Memiliki pekerjaan sampingan bisa menjadi jalan yang bagus untuk mengasah kreativitas dan peluang untuk mengejar proyek yang benar-benar Anda sukai. Jika berhasil, ini bahkan dapat menghasilkan karier kerja lepas yang berkembang. Namun, ini harus dikelola dengan baik. Anda tidak ingin menghabiskan delapan jam sehari mengerjakan pekerjaan rutin, kemudian mendedikasikan waktu luang pada malam hari dan akhir pekan untuk pekerjaan sampingan Anda.
Solusi: Rencanakan dan atur waktu Anda dengan Dropbox Paper dan alat produktivitas lainnya. Ciptakan harapan pribadi tentang seperti apa hari kerja yang “baik”—Anda perlu memastikan ada waktu untuk makan, istirahat, dan melakukan hal lain selain bekerja!
9. “Presenteeism” dan rasa bersalah pekerja
Pernahkah Anda menghabiskan lebih banyak waktu di tempat kerja daripada yang seharusnya, bahkan ketika sedang sakit? Ini dikenal sebagai “presenteeism”—Anda hadir secara fisik (atau online jika Anda bekerja remote), tetapi tidak terlalu produktif dan sebenarnya lebih cenderung membuat kesalahan.
Ini adalah masalah besar dalam budaya perusahaan yang memandang jam kerja panjang dan larut malam di kantor sebagai norma, yaitu perilaku yang sering ditanamkan oleh manajemen. Hal ini dapat menyebabkan karyawan merasa bersalah karena menyelesaikan pekerjaan pada jam normal atau meminta cuti, atau seolah-olah mereka tidak pernah melakukan pekerjaan yang cukup untuk mendukung diri mereka sendiri.
Solusi: Ini benar-benar harus dimulai dari atas, jadi manajemen dan staf senior harus memberikan contoh.
Dorong rekan kerja Anda untuk “pulang” tepat waktu. Jangan mengirimkan email yang berfokus pada tugas pada akhir hari kerja (terutama pada hari Jumat!) dengan harapan tugas tersebut langsung ditindaklanjuti. Tunjukkan empati dan pengertian saat rekan kerja Anda sakit—jangan membuat mereka merasa lebih buruk dengan pengingat penuh kepanikan tentang tumpukan pekerjaan yang harus mereka lakukan saat mereka kembali!

========

◆ Tugas Kerja 1:
Menurut kutipan di atas, apa sebutan bagi keadaan ketika seseorang hadir secara fisik di tempat kerja tetapi tidak terlalu produktif?
◆ Tugas Kerja 2:
Tolong salin ulang bagian kutipan di atas, mulai dari "Ini adalah masalah" dan terus sampai "harus memberikan contoh.".

[Data yang Dikumpulkan]
========

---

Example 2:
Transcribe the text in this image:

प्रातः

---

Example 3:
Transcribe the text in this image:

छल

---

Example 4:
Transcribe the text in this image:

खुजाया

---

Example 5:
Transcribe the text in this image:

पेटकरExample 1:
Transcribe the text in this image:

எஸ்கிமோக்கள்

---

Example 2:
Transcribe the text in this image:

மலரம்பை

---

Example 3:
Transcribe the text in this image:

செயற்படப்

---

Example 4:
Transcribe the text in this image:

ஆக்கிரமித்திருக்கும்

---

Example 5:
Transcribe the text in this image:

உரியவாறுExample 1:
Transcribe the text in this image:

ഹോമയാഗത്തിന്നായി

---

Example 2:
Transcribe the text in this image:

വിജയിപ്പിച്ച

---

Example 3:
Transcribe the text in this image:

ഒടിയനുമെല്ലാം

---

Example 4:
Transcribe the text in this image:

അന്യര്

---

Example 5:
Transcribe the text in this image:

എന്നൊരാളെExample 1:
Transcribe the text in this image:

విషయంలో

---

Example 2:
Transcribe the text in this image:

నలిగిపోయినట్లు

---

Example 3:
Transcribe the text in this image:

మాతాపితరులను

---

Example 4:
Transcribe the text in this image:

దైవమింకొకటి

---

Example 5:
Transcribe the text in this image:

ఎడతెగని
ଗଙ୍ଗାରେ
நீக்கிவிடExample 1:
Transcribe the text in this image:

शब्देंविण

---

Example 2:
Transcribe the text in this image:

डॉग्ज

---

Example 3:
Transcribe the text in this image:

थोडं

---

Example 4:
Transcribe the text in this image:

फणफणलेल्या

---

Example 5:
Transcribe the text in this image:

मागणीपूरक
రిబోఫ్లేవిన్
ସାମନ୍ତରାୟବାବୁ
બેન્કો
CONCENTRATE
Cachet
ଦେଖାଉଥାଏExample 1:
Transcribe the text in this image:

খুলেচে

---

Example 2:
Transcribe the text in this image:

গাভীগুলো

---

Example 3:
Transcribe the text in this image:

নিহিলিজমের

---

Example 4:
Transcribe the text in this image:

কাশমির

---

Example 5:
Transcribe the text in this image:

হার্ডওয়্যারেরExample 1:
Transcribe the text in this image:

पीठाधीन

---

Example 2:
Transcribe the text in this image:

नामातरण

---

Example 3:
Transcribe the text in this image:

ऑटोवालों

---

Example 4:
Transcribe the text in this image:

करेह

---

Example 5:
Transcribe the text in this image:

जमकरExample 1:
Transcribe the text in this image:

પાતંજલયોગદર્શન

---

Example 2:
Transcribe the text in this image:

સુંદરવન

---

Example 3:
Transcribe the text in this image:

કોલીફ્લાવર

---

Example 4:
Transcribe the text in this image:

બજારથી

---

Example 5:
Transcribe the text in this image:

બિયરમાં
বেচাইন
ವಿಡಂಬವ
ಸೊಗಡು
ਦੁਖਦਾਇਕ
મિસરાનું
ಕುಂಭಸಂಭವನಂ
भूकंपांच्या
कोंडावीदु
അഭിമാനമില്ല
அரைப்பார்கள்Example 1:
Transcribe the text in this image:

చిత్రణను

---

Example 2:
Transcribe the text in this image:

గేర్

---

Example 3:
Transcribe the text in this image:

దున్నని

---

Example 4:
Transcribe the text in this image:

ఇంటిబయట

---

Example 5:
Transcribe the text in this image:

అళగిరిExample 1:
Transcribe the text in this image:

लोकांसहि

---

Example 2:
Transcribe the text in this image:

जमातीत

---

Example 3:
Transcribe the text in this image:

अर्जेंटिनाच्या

========

◆ Kolom Jawaban 1:
Keadaan itu disebut "presenteeism".

◆ Kolom Jawaban 2:
Ini adalah masalah besar dalam budaya perusahaan yang memandang jam kerja panjang dan larut malam di kantor sebagai norma, yaitu perilaku yang sering ditanamkan oleh manajemen. Hal ini dapat menyebabkan karyawan merasa bersalah karena menyelesaikan pekerjaan pada jam normal atau meminta cuti, atau seolah-olah mereka tidak pernah melakukan pekerjaan yang cukup untuk mendukung diri mereka sendiri.
Solusi: Ini benar-benar harus dimulai dari atas, jadi manajemen dan staf senior harus memberikan contoh.